C'est intéressant pour un réalisateur qui, au départ, n'imaginait pas forcément de musique et qui, au final, quand il y en a, la volonté est qu'elle ne soit pas cachée, qu'elle soit justement un personnage. La musique, comme la violence abrupte de votre film, est aussi dans une sauvagerie, notamment à travers le choix des percussions... Qu'est-ce que vous pouvez dire sur le rôle de la musique pour les personnages ? 

A.R.P : Votre question enchaîne sur la précédente. Il fallait que la musique ne soit pas là juste pour souligner une émotion ou quelque chose qu'on verrait déjà à l'image. Si on en a voulu, c'était pour que la musique ouvre des perspectives, par rapport à l'image. Elle joue ce rôle dès le début. Elle aide à élargir l'horizon. On se posait toujours la question de ce que ressent le personnage. La musique devait servir de miroir émotionnel. C'était assez difficile pour moi de traduire en mots les émotions ressenties par le personnage. Donc ça a été une recherche commune pour faire en sorte que cette émotion puisse s’exprimer par la musique.

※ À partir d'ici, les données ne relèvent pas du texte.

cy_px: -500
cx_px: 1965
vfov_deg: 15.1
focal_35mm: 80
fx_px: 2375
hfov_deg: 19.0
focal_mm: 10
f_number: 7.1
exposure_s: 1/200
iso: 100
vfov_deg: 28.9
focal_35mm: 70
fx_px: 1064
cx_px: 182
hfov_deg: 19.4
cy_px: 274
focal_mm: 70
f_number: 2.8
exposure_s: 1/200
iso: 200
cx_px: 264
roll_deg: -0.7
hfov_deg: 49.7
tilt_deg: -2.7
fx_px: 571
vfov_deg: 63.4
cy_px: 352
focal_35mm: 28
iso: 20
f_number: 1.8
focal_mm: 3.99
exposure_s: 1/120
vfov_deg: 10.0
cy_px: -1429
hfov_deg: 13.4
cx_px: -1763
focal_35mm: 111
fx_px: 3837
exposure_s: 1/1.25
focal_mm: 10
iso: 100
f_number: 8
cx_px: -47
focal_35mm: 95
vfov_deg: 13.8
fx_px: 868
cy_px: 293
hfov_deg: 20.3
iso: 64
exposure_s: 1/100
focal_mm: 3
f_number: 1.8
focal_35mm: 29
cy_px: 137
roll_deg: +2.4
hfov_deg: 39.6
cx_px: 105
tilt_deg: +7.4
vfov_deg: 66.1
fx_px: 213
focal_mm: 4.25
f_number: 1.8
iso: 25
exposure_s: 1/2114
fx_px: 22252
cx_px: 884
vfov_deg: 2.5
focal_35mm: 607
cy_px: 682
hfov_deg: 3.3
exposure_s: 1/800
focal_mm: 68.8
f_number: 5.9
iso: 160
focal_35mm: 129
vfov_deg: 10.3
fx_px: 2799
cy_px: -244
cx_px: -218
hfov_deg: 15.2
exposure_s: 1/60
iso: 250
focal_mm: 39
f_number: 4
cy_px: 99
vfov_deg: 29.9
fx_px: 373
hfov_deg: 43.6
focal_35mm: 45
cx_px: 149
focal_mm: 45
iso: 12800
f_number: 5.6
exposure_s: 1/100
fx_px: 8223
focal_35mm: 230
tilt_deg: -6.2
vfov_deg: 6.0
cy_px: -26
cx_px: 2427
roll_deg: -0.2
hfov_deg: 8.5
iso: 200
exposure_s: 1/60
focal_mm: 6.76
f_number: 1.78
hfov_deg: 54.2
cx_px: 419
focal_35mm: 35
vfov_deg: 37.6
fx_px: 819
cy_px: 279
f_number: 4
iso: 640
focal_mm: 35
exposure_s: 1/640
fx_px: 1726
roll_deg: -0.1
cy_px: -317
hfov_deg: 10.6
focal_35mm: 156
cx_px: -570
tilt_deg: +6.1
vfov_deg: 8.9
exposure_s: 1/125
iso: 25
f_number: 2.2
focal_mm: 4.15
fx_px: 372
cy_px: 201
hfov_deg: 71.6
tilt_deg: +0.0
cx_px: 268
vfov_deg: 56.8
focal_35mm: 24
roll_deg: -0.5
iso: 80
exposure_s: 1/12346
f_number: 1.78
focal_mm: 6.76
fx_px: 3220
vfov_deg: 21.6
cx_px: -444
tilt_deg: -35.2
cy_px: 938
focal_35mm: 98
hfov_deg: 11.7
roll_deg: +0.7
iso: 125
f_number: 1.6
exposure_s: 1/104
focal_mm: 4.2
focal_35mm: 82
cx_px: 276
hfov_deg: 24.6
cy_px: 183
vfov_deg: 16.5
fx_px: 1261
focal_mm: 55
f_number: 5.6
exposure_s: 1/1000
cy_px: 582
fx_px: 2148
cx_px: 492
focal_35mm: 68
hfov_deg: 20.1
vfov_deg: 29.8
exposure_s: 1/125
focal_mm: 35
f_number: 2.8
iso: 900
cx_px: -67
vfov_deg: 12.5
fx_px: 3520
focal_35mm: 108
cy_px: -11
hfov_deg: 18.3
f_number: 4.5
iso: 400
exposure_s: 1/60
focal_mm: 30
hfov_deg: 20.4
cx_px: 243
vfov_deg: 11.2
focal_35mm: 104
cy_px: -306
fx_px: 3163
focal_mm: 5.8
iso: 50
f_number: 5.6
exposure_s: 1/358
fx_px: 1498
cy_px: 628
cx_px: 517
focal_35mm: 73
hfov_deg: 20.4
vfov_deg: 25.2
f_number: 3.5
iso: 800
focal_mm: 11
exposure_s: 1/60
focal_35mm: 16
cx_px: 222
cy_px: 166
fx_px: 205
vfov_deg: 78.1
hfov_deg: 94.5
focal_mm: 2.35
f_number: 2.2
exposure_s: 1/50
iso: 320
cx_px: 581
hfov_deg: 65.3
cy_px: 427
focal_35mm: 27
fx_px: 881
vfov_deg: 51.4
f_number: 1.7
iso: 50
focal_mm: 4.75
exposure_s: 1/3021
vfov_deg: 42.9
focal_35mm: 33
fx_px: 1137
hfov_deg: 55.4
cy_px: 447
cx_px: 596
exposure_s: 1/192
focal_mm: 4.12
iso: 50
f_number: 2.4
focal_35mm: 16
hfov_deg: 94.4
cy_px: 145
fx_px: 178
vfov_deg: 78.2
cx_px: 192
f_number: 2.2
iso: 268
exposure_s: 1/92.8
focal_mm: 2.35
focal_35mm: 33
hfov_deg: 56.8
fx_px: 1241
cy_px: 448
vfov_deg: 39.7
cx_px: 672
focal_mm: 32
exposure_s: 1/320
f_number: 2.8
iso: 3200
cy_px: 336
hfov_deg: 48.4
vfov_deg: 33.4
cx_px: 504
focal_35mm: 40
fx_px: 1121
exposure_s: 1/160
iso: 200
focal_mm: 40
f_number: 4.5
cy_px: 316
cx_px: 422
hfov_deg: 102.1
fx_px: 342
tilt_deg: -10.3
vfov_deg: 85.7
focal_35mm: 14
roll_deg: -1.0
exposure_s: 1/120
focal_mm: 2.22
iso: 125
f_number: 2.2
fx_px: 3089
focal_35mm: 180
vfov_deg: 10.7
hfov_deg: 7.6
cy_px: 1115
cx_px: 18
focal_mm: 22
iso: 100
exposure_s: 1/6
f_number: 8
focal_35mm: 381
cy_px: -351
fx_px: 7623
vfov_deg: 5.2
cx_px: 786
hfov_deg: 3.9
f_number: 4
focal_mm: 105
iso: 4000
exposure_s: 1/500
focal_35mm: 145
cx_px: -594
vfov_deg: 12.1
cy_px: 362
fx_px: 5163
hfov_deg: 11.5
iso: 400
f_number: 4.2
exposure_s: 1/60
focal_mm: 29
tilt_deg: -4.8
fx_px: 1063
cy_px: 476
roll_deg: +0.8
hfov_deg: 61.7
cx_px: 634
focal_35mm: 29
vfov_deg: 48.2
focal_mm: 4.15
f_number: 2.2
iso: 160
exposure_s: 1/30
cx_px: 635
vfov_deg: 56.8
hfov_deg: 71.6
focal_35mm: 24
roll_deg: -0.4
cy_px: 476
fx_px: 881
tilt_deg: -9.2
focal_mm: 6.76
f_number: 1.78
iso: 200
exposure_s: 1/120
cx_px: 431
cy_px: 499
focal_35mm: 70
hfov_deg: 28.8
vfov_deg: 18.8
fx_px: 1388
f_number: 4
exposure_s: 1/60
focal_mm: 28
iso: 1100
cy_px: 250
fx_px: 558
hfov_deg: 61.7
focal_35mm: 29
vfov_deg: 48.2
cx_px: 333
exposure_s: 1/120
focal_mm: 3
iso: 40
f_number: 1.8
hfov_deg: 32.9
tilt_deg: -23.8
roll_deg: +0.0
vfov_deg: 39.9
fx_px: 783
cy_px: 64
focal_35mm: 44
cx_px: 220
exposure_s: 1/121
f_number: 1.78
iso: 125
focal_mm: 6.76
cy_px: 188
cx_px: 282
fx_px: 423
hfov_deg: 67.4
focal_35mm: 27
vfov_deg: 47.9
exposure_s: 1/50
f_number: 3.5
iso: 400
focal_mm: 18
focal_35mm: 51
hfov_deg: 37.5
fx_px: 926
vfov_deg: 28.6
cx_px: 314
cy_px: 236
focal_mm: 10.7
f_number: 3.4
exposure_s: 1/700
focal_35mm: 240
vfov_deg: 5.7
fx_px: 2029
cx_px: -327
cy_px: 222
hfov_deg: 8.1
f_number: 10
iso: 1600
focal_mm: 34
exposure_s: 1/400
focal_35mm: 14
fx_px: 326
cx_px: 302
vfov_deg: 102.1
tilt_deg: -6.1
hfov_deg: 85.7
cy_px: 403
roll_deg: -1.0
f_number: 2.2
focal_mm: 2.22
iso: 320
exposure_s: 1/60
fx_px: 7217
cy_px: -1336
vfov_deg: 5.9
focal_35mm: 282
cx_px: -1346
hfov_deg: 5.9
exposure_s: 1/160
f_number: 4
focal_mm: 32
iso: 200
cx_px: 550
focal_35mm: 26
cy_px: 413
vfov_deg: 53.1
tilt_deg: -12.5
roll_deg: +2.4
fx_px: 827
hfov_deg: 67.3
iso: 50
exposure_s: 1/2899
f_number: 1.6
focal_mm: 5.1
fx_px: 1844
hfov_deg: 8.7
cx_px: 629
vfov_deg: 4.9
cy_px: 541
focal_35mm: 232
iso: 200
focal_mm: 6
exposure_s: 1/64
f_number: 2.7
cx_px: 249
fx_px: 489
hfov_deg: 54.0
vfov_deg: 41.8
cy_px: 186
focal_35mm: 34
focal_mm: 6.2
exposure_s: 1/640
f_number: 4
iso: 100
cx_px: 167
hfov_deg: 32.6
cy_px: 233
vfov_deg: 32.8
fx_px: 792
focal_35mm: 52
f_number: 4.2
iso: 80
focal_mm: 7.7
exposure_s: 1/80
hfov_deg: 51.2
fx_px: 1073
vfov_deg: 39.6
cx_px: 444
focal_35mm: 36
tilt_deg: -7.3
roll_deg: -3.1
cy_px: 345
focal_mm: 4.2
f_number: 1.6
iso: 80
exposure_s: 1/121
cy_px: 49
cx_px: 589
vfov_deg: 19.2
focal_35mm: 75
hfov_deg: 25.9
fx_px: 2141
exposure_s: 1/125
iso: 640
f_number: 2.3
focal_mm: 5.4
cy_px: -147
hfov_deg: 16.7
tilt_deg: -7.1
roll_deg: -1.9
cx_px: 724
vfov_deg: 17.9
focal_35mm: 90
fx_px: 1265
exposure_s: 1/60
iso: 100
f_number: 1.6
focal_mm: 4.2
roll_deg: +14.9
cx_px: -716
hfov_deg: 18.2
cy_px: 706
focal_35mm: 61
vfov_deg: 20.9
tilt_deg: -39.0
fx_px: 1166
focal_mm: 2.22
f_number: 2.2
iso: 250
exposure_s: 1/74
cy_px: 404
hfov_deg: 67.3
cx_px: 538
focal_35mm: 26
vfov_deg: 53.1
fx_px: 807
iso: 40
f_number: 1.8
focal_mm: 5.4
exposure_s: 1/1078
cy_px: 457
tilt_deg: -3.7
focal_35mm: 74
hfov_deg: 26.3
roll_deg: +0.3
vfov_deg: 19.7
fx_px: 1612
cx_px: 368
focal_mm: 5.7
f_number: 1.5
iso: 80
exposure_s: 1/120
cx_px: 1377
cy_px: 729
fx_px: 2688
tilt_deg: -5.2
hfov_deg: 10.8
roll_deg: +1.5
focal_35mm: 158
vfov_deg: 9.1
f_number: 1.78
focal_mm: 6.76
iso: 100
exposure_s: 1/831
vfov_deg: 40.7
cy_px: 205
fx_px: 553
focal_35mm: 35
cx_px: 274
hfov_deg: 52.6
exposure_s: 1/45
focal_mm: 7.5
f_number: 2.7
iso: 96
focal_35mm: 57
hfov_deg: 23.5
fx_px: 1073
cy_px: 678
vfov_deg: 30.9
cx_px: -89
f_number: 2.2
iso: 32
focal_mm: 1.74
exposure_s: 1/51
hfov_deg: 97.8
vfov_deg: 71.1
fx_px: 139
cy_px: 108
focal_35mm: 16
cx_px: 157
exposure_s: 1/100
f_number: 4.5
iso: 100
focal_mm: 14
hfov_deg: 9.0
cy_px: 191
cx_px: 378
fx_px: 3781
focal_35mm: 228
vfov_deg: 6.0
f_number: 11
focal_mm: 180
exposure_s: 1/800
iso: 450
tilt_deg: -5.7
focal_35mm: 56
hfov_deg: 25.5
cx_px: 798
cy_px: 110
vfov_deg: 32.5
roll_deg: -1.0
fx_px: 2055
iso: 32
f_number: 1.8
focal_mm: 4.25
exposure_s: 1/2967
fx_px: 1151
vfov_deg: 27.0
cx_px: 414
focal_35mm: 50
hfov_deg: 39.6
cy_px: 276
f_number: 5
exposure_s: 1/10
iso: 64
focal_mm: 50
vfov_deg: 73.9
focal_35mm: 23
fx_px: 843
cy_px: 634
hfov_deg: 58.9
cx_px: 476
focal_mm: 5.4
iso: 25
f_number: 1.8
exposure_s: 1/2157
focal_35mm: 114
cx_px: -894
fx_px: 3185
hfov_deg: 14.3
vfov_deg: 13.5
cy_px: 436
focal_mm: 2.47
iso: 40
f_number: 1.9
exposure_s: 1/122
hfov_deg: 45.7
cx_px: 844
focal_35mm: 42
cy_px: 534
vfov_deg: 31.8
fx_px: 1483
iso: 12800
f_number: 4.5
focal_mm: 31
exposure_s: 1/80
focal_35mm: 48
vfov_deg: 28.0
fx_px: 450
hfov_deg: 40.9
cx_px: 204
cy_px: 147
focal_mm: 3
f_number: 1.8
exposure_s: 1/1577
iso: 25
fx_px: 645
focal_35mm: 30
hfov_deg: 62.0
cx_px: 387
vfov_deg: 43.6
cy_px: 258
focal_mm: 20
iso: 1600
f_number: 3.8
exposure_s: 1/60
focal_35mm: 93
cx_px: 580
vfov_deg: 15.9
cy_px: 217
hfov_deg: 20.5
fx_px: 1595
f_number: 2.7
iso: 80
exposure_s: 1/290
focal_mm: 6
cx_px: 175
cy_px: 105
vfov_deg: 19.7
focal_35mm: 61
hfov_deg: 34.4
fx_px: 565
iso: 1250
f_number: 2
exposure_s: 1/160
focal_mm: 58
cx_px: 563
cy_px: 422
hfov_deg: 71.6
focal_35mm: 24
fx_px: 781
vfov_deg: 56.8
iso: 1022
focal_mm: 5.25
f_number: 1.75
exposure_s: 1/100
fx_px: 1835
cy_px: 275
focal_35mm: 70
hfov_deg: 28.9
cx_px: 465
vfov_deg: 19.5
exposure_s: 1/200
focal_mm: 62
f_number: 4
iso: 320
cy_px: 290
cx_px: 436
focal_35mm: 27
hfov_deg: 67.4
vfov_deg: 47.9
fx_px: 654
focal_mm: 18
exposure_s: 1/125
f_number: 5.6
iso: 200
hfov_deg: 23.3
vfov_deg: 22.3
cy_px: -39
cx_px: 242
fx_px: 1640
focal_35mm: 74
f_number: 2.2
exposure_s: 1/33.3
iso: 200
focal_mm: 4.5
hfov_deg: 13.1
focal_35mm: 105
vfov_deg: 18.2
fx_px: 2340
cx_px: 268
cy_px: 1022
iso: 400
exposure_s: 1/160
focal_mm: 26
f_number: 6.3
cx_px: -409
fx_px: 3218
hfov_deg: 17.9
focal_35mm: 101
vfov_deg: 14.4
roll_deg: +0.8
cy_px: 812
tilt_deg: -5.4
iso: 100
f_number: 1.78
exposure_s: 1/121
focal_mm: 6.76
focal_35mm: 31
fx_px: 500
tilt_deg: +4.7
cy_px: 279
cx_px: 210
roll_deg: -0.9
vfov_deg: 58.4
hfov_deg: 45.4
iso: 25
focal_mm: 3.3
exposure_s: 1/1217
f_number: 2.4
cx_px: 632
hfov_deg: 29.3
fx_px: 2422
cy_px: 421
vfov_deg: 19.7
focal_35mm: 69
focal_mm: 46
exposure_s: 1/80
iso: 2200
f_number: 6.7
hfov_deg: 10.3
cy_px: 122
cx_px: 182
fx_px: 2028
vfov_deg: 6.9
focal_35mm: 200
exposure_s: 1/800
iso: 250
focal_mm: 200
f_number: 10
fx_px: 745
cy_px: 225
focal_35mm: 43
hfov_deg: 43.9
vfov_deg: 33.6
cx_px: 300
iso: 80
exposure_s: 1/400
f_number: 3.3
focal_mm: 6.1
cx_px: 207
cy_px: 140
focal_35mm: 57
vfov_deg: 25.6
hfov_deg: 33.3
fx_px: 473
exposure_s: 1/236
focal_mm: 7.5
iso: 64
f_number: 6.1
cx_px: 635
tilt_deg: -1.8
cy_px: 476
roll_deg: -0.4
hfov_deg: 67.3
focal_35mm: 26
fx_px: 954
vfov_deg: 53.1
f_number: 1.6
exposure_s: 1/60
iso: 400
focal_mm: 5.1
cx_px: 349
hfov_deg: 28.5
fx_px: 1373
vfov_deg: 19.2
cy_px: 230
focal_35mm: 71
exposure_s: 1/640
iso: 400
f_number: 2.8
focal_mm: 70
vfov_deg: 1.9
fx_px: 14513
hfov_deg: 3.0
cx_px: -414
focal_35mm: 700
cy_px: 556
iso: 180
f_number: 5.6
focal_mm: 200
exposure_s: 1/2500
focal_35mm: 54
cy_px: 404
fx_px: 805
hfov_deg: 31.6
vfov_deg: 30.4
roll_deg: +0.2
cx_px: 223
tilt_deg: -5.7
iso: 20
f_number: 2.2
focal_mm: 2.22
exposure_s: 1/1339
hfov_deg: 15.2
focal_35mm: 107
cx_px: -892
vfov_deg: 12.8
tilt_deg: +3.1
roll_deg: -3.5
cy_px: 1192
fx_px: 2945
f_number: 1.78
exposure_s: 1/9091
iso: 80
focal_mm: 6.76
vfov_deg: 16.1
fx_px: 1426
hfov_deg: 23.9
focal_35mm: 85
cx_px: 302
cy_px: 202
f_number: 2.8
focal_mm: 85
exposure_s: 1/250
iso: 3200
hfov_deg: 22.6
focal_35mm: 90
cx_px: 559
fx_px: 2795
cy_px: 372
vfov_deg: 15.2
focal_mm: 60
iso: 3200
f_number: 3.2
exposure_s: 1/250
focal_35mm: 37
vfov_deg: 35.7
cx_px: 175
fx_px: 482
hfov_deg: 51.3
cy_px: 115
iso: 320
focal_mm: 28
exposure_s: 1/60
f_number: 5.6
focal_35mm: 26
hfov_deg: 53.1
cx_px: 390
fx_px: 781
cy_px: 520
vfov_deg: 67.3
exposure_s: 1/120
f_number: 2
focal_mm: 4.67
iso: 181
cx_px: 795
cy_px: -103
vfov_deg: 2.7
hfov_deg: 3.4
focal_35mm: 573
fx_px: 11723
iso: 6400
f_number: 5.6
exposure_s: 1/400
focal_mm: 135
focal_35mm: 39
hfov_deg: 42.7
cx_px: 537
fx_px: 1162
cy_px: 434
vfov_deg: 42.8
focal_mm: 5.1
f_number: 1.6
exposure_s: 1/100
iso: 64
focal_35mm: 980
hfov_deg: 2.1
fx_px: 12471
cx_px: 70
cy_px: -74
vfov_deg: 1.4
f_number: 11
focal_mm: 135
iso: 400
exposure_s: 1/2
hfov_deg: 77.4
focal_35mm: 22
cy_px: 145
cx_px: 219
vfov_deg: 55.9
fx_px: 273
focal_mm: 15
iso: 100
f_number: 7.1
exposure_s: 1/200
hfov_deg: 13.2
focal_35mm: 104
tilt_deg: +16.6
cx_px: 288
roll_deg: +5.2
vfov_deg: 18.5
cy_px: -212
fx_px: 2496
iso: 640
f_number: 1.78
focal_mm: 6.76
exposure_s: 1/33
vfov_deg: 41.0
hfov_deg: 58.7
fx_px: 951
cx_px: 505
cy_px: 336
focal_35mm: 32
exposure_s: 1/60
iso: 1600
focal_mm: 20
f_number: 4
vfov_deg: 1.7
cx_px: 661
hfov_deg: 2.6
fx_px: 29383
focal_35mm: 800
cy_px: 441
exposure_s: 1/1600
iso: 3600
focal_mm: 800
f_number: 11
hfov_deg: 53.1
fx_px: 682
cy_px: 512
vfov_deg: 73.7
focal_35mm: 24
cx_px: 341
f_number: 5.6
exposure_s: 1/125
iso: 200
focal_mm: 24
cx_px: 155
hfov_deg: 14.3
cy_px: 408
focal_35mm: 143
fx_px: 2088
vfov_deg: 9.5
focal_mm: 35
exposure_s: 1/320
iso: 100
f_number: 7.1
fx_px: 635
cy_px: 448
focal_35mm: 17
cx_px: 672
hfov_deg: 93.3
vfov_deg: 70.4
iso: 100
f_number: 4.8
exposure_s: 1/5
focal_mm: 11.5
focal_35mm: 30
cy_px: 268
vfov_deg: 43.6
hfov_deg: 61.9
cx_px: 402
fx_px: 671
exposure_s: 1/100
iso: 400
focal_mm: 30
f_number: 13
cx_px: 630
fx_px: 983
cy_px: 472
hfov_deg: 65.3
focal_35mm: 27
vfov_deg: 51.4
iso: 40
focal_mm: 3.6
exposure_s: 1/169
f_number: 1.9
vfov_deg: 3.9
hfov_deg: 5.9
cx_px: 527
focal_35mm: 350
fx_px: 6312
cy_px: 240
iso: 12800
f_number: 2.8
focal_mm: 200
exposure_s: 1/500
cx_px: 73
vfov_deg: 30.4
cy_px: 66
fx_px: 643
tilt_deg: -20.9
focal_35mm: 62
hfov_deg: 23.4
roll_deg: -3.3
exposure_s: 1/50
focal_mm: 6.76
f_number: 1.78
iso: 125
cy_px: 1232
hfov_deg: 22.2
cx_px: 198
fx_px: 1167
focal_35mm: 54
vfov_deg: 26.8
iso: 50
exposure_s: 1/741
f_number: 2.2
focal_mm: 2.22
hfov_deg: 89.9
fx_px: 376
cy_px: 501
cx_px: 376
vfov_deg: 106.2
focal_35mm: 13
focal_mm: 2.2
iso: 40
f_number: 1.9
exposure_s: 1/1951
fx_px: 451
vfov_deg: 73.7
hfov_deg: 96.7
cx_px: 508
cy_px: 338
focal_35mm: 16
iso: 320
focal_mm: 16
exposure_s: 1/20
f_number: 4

Comment décrypter les intentions d’un réalisateur qui ne parle pas le langage musical, ni sa propre langue ?

P.D : Je ne suis jamais allé en Colombie, je ne connais pas le paysage, je ne parle pas espagnol, donc nos échanges se sont faits par des regards, des onomatopées, de la musique, des manières de se toucher. J'essayais de voir comment réagit le corps d'Andrés. On bafouillait un anglais approximatif et on utilisait beaucoup Google Translation. 

Est-ce que vous avez fait écouter des références ? 

A.R.P : En fait la référence, c'était la musique de Pierre, parce que j'avais vu “Les garçons sauvages” dont j'avais beaucoup aimé la musique. 

Malgré tout, l'idée, évidemment, n'était pas de faire la même chose que ce que vous aviez déjà fait, mais d'aller chercher une singularité, cette musique est vraiment différente de vos autres musiques...

P.D : On fonctionnait par soustraction. Mon travail de compositeur était de proposer des choses qui ne marchaient pas forcément pour découvrir ce qui se cache dans l'image. Andrès découvre ainsi toute la puissance que peut apporter la composition. Le travail était de lui montrer comment une musique peut amener une scène complètement ailleurs, comment elle ouvre des champs de possibles. Comme il est très proche de son film, j'ai l'impression qu'il a besoin de comprendre tout ça. Donc il y a eu un travail où on présente des choses, qui éclairent sur les possibilités de la musique. On défriche, on coupe, on dit ça, ça ne marche pas... Et ce qui reste, c'est un peu la quintessence de la musique.